O tempo parecia não passar dentro daquele ônibus parado no meio do caos carioca. Lá fora, a chuva virava tempestade. Dentro, cada um lutava com seus próprios fantasmas: medo, raiva, impotência.
A polícia demorou quase meia hora pra chegar. Quando finalmente apareceu, Camila se agarrou em mim como se eu fosse sua última esperança. Os policiais conversaram com ela e prometeram proteção. Antes de sair, ela me olhou nos olhos:
— Obrigada… você me salvou hoje.
Eu não sabia o que dizer. Só consegui sorrir e segurar sua mão por um instante.
Quando tudo acabou e o ônibus voltou a andar, ninguém falou nada por um tempo. Só dava pra ouvir o barulho da chuva batendo forte no teto e o ronco do motor tentando vencer as poças d’água.

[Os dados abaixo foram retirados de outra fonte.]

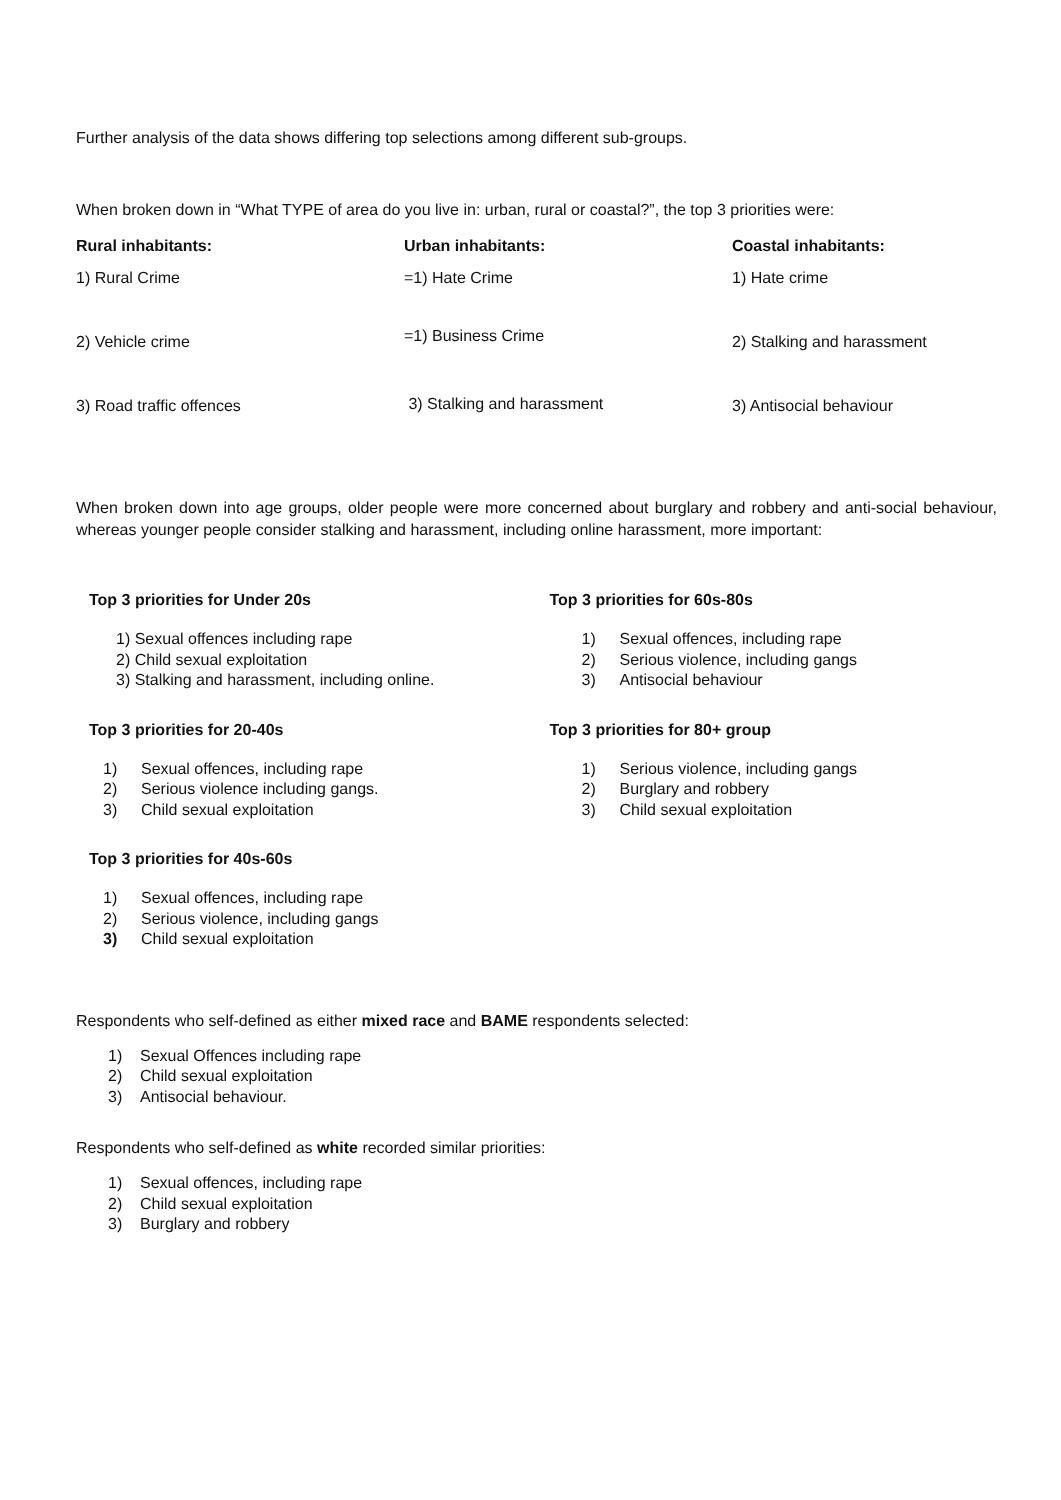Further analysis of the data shows differing top selections among different sub-groups.
When broken down in “What TYPE of area do you live in: urban, rural or coastal?”, the top 3 priorities were:
| Rural inhabitants: | Urban inhabitants: | Coastal inhabitants: |
| --- | --- | --- |
| 1) Rural Crime | =1) Hate Crime | 1) Hate crime |
| 2) Vehicle crime | =1) Business Crime | 2) Stalking and harassment |
| 3) Road traffic offences | 3) Stalking and harassment | 3) Antisocial behaviour |
When broken down into age groups, older people were more concerned about burglary and robbery and anti-social behaviour, whereas younger people consider stalking and harassment, including online harassment, more important:
Top 3 priorities for Under 20s
1) Sexual offences including rape
2) Child sexual exploitation
3) Stalking and harassment, including online.
Top 3 priorities for 20-40s
1) Sexual offences, including rape
2) Serious violence including gangs.
3) Child sexual exploitation
Top 3 priorities for 40s-60s
1) Sexual offences, including rape
2) Serious violence, including gangs
3) Child sexual exploitation
Top 3 priorities for 60s-80s
1) Sexual offences, including rape
2) Serious violence, including gangs
3) Antisocial behaviour
Top 3 priorities for 80+ group
1) Serious violence, including gangs
2) Burglary and robbery
3) Child sexual exploitation
Respondents who self-defined as either mixed race and BAME respondents selected:
1) Sexual Offences including rape
2) Child sexual exploitation
3) Antisocial behaviour.
Respondents who self-defined as white recorded similar priorities:
1) Sexual offences, including rape
2) Child sexual exploitation
3) Burglary and robbery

Minha mãe me abraçou apertado. — Você foi corajosa hoje — sussurrou no meu ouvido.
Eu pensei em tudo: no aluguel atrasado, no medo constante de perder o pouco que temos, nas brigas em casa e agora naquele momento em que precisei escolher entre me calar ou agir.
O resto do caminho foi silencioso. Cada passageiro parecia perdido em seus próprios pensamentos. Quando desci na minha parada, olhei para trás e vi Dona Marlene acenando pela janela suada do ônibus.
Caminhei até em casa sentindo uma mistura estranha de alívio e tristeza. Entrei no barraco apertado onde moro com minha mãe e meus dois irmãos pequenos. Eles brincavam no chão de cimento frio sem saber do mundo lá fora.
Sentei na cama e chorei baixinho para ninguém ouvir. Chorei por Camila, por minha mãe, por mim mesma e por todas as mulheres que precisam ser fortes todos os dias sem ter escolha.
No dia seguinte acordei cedo para trabalhar na padaria do seu Antônio. Ele me olhou diferente quando entrei:
— Fiquei sabendo do que aconteceu no ônibus ontem… Você foi valente, menina.
Sorri sem graça e fui direto para os pães quentinhos que saíam do forno. Mas dentro de mim algo tinha mudado. Pela primeira vez em muito tempo senti orgulho de quem eu era.
À noite contei tudo para meus irmãos antes de dormir. Eles ouviram atentos como se fosse uma história inventada.
— E você não teve medo? — perguntou Joãozinho, com os olhos arregalados.
— Tive sim… mas às vezes a gente precisa ter medo pra fazer a coisa certa — respondi.
Agora escrevo essas palavras olhando pela janela da nossa casa simples enquanto a chuva cai lá fora outra vez. Penso em Camila e em quantas outras mulheres ainda vão precisar de coragem para pedir ajuda.
Será que algum dia vamos viver num mundo onde ninguém precise fugir para sobreviver? Será que um dia vou conseguir dar uma vida melhor pra minha família?
E você aí… já precisou escolher entre se calar ou agir diante de uma injustiça?